_Your assignment_.
Working from the records beneath this line, reproduce each one exactly.

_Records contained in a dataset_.
■ ■ ■ ■
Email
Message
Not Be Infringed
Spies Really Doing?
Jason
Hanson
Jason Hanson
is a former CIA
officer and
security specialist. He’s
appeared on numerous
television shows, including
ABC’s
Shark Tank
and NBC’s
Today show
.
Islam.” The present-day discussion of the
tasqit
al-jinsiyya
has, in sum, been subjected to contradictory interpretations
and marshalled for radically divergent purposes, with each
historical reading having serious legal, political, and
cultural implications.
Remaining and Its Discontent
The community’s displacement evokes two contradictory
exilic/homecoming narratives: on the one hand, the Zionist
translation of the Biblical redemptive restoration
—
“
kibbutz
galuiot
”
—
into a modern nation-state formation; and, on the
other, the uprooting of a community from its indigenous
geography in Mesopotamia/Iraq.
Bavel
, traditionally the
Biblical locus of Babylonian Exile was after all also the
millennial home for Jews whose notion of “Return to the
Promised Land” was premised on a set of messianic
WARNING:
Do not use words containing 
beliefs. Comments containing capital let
■ ■ ■ ■
_Written solution_.
Email
Message
Not Be Infringed
Spies Really Doing?
Jason
Hanson
Jason Hanson
is a former CIA
officer and
security specialist. He’s
appeared on numerous
television shows, including
ABC’s
Shark Tank
and NBC’s
Today show
.
Islam.” The present-day discussion of the
tasqit
al-jinsiyya
has, in sum, been subjected to contradictory interpretations
and marshalled for radically divergent purposes, with each
historical reading having serious legal, political, and
cultural implications.
Remaining and Its Discontent
The community’s displacement evokes two contradictory
exilic/homecoming narratives: on the one hand, the Zionist
translation of the Biblical redemptive restoration
—
“
kibbutz
galuiot
”
—
into a modern nation-state formation; and, on the
other, the uprooting of a community from its indigenous
geography in Mesopotamia/Iraq.
Bavel
, traditionally the
Biblical locus of Babylonian Exile was after all also the
millennial home for Jews whose notion of “Return to the
Promised Land” was premised on a set of messianic
WARNING:
Do not use words containing 
beliefs. Comments containing capital let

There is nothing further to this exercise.